Des projets de réforme pour renforcer le fonctionnement de l’UE et notamment la gouvernance de la zone euro ont été formulés dans un climat que l’amélioration stable de l’économie rendait favorable. Mais la réalisation de cet ambitieux programme dépend d’une coopération renouvelée entre la France et l’Allemagne. Dans ce dernier pays, le gouvernement n’est pas encore constitué. L’accord de coalition entre les partis qui entendent le former contient un engagement fort mais assez général en faveur de la construction européenne. Mais il est contesté par une partie des militants socialistes, qui doivent l’adopter en votation interne.

D’autre part, la base démocrate chrétienne et l’aile bavaroise en particulier reprochent à Mme Merkel, la chancelière fédérale, d’avoir fait trop de concessions à ses partenaires socialistes en leur cédant le Ministère des finances. Ils y voient le signe qu’elle a perdu la main. Autrement dit, il n’est pas sûr que le pilier allemand sur lequel s’appuie l’Union européenne soit aussi solide qu’auparavant.

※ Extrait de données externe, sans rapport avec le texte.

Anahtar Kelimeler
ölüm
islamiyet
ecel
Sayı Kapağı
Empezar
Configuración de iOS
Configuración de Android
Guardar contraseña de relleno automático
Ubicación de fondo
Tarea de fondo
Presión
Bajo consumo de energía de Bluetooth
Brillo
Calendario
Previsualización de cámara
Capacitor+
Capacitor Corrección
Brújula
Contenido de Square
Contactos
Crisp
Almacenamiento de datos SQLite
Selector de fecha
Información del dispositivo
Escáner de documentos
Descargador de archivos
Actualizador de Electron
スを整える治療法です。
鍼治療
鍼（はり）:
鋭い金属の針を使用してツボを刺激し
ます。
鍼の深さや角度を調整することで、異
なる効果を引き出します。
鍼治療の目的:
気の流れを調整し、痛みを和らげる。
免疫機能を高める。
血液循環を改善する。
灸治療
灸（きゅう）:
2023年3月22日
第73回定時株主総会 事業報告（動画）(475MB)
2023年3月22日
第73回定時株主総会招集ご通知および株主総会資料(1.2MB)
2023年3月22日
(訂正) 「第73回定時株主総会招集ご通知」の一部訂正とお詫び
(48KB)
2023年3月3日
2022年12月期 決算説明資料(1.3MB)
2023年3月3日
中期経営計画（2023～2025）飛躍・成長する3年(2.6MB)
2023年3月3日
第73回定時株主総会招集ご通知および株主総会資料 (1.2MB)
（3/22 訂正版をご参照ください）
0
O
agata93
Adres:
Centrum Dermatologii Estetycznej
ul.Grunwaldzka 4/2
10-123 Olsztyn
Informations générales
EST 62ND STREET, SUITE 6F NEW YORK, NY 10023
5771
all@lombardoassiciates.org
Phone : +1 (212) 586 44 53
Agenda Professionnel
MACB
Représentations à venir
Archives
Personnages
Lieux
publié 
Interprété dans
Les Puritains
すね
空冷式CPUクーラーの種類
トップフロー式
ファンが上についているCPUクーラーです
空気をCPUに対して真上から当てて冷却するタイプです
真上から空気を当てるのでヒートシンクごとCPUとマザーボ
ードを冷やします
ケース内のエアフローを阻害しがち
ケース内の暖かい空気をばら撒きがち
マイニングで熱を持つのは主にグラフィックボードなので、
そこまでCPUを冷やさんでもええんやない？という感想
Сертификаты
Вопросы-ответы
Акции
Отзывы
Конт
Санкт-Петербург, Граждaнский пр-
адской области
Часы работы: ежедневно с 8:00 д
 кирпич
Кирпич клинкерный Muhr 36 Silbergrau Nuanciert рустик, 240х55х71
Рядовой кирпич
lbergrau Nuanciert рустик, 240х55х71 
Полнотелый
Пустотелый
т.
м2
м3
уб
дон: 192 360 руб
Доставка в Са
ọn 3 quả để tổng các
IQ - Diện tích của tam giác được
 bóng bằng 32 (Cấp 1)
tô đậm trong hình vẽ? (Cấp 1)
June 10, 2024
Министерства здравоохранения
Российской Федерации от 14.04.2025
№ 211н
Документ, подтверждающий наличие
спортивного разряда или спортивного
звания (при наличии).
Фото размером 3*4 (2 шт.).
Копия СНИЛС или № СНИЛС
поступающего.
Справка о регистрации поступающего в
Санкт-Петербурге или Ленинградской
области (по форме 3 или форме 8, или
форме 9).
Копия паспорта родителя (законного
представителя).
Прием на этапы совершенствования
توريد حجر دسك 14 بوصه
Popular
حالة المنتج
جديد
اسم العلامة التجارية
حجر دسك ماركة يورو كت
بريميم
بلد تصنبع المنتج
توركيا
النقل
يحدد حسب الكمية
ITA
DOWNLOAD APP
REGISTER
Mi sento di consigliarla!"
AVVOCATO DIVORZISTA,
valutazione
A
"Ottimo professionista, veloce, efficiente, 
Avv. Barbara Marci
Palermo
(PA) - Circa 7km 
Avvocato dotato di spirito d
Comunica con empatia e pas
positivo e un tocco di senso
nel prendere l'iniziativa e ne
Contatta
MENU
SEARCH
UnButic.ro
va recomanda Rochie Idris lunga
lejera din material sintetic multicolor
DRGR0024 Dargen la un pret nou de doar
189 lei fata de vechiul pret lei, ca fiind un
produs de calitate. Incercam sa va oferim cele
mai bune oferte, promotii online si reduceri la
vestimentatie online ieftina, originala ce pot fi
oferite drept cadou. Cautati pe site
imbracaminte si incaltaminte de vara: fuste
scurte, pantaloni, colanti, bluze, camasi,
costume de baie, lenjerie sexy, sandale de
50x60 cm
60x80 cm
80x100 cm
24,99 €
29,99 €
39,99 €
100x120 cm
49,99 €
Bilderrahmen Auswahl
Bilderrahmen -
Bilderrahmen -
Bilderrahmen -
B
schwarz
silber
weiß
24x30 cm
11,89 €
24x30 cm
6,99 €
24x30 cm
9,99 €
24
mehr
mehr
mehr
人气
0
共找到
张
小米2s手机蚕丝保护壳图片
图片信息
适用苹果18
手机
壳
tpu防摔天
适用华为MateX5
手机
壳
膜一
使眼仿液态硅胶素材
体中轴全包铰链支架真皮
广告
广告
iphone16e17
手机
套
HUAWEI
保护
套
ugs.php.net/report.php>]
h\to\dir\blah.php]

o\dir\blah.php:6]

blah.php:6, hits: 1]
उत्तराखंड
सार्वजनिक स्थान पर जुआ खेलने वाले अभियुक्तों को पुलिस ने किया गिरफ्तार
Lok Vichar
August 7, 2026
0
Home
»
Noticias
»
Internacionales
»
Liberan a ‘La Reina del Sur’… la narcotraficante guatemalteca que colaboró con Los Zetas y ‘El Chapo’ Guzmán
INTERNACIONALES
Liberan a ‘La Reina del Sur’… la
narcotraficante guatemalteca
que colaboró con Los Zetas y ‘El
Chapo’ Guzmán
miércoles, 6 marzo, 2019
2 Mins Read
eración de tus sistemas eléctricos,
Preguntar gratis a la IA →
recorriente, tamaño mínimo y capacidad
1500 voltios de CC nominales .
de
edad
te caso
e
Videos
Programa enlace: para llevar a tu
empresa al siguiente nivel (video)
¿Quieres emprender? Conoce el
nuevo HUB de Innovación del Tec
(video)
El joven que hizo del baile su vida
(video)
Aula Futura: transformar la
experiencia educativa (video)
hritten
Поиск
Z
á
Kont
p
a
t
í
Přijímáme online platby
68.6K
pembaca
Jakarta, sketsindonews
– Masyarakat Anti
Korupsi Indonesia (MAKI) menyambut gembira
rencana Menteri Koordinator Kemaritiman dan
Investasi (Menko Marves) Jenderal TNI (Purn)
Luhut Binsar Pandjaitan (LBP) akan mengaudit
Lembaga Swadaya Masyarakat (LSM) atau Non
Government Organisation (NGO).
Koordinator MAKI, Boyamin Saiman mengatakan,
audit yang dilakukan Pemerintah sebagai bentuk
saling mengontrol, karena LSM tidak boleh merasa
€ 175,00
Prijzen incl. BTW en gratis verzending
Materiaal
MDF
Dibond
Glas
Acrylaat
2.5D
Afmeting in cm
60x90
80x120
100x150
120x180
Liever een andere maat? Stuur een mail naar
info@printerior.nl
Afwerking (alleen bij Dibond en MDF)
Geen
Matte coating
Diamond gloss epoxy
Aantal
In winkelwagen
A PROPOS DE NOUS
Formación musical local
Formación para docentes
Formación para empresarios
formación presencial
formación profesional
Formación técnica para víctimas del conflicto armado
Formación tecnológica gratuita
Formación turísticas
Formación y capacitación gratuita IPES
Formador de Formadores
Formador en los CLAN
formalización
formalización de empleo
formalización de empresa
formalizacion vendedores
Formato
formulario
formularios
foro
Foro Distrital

La crise des migrants continue à diviser les pays européens. La Pologne et la Hongrie en sont venues à une confrontation ouverte avec les institutions de Bruxelles. Les principes fondamentaux de l’Union européenne tels l’état de droit et la liberté d’expression sont remis en cause.

Aux frontières du nord et de l’est de l’Union, la pression militaire s’accentue. Le problème ukrainien est loin d’être réglé. La France, insuffisamment aidée par ses alliés européens, poursuit au Sahel la guerre contre le terrorisme. Au Moyen-Orient, plusieurs fronts sont ouverts et la Turquie, l’Iran et la Russie renforcent leur emprise.